§ Work item A
Answer these questions from the text on drug prohibition:
(i) What share of terminal cancer patients does the text say do not receive adequate pain medication?
(ii) Which three countries does the text name as suffering deaths and loss of wealth because of the drug policy?
(iii) What must an addict who seeks treatment confess to in order to qualify for a treatment program?
§ Work item B
Carry on the text on drug prohibition from its final sentence.

5. Compounding the harm to users. Prohibition makes drugs exorbitantly expensive and highly uncertain in quality. A user must associate with criminals to get the drugs, and many are driven to become criminals themselves to finance the habit. Needles, which are hard to get, are often shared, with the predictable effect of spreading disease. Finally, an addict who seeks treatment must confess to being a criminal in order to qualify for a treatment program. Alternatively, professionals who treat addicts must become informers or criminals themselves.

6. Undertreatment of chronic pain. The Federal Department of Health and Human Services has issued reports showing that two-thirds of all terminal cancer patients do not receive adequate pain medication, and the numbers are surely higher in nonterminally ill patients. Such serious undertreatment of chronic pain is a direct result of the Drug Enforcement Agency’s pressures on physicians who prescribe narcotics.

7. Harming foreign countries. Our drug policy has led to thousands of deaths and enormous loss of wealth in countries like Colombia, Peru and Mexico, and has undermined the stability of their governments. All because we cannot enforce our laws at home. If we did, there would be no market for imported drugs. There would be no Cali cartel. The foreign countries would not have to suffer the loss of sovereignty involved in letting our advisers and troops operate on their soil, search their vessels and encourage local militaries to shoot down their planes. They could run their own affairs, and we, in turn, could avoid the diversion of military forces from their proper function.

Can any policy, however high-minded, be moral if it leads to widespread corruption, imprisons so many, has so racist an effect, destroys our inner cities, wreaks havoc on misguided and vulnerable individuals and brings death and destruction to foreign countries?

Note: Milton Friedman, the Nobelist in economics, is a senior research fellow at the Hoover Institution. Copyright 1998 The New York Times Company
 
An extremel good article. Won't change anybodies mind on the subject of course. Unfortunetly :cuss: :banghead:

One extremely minor point however, the US health care system is getting a bit better about undertreatment of pain in general as refered to by the quote below.

Undertreatment of chronic pain. The Federal Department of Health and Human Services has issued reports showing that two-thirds of all terminal cancer patients do not receive adequate pain medication, and the numbers are surely higher in nonterminally ill patients. Such serious undertreatment of chronic pain is a direct result of the Drug Enforcement Agency’s pressures on physicians who prescribe narcotics.

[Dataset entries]
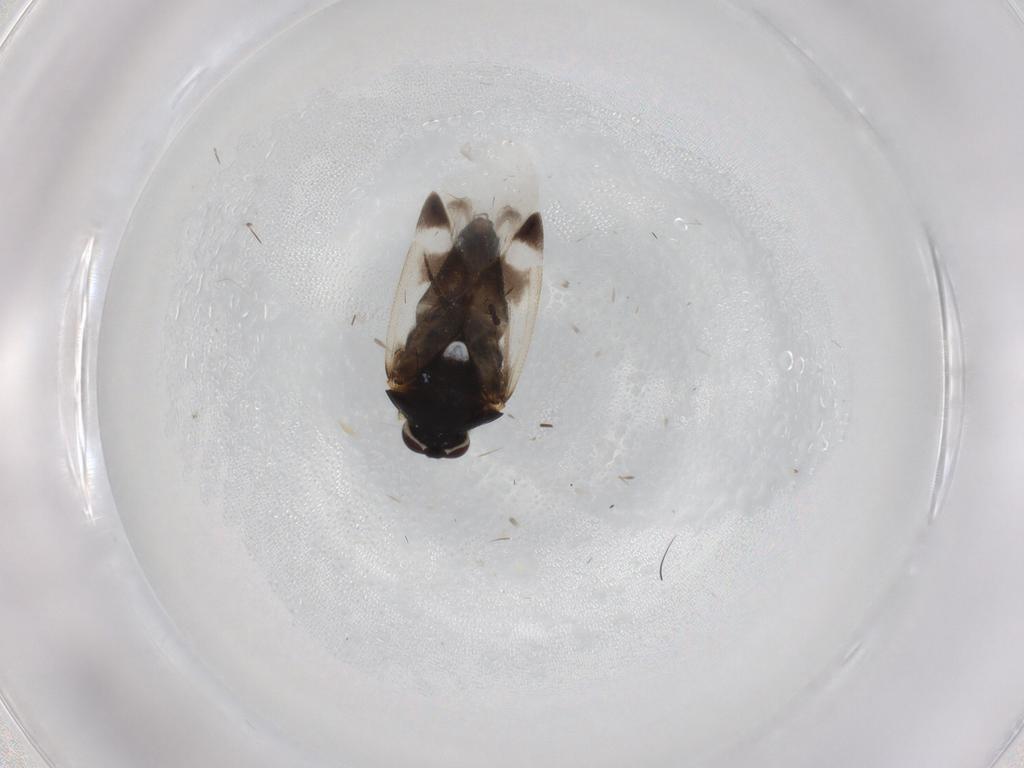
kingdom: Animalia
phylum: Arthropoda
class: Insecta
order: Hemiptera
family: Miridae
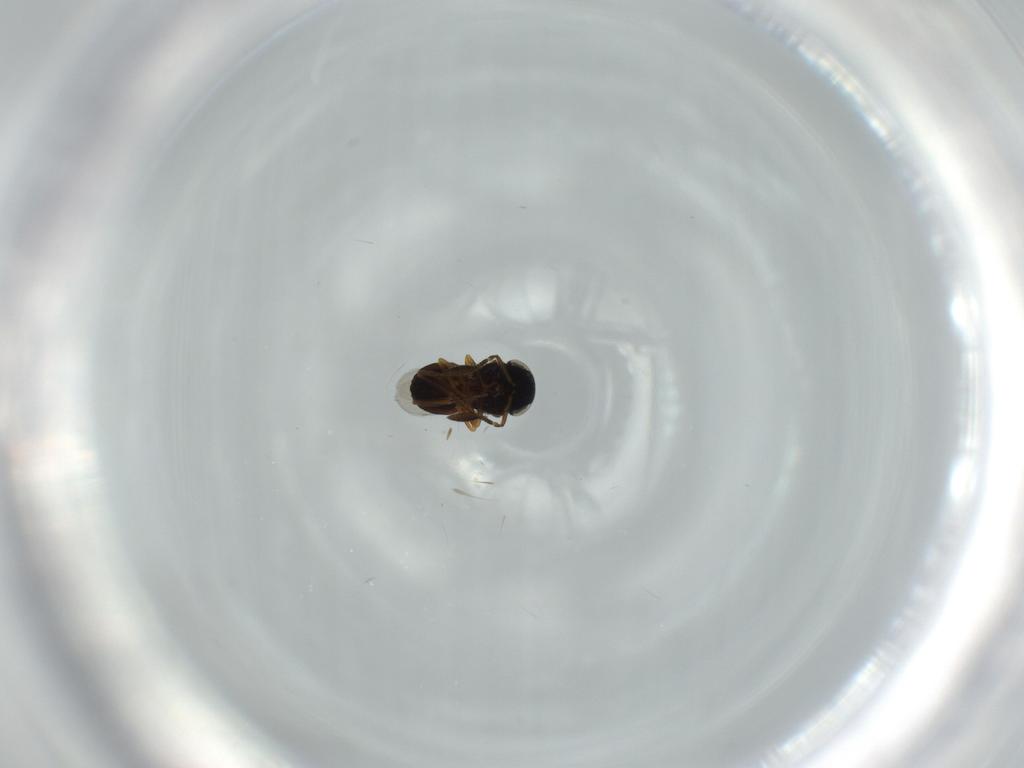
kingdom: Animalia
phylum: Arthropoda
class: Insecta
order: Coleoptera
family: Curculionidae
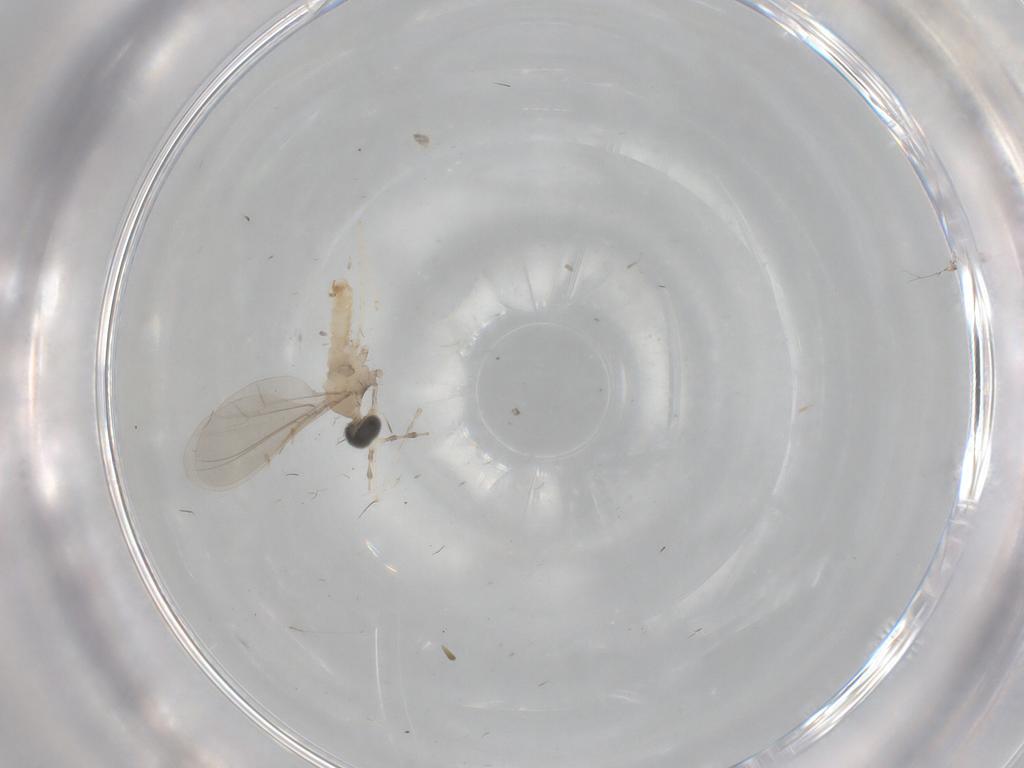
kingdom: Animalia
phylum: Arthropoda
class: Insecta
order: Diptera
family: Cecidomyiidae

§ Answer area A
(i) Two-thirds.
(ii) Colombia, Peru and Mexico.
(iii) Being a criminal.

§ Answer area B
Pain is now recognized as the 4th Vital Sign along with Temp/Pulse/Respirations. Patients (especially terminal) have a large amount of control over their pain management. PCA pumps(Patient Controlled Aneshthia, where the patient pushes a button and a pumb hooked to their IV gives them an immediatedose of pain med that goes directly into their veins and starts taking effect within a minute. Computer controlled so there are set limits) are one the top 10 inventions in the 20th Century IMHO :)

Some of it still sucks big time ( I think that's OK with Arts Grandma, isnt it? :uhoh: ) no arguments at all.

We are now getting patients that do not want pain meds because they have been brainwashed to the extant that they think that drugs are bad not the misuse of drugs .:banghead:

And don't get me started on Medical Marijuana :cuss:

NukemJim
 
The illegality of drugs boggles my mind. I fear anyone whose mind isn't sent reeling by a good pondering on the topic.

The scariest part of the War on Drugs is that while it has just as adverse an effect on the population as Prohibition, we accept it because we are able to compartmentalize its effects and convince ourselves that legalization would be surrender. It's weed, you boobs! Not the NVA.

It scares the hell out of me to think that we've generally become convinced that the government's job is to do to people what is generally perceived to be "good," often in the form of said people what for.
 
I think he's dead on.



I'm bookmarking this article. He's argued the point i often do much better than I can.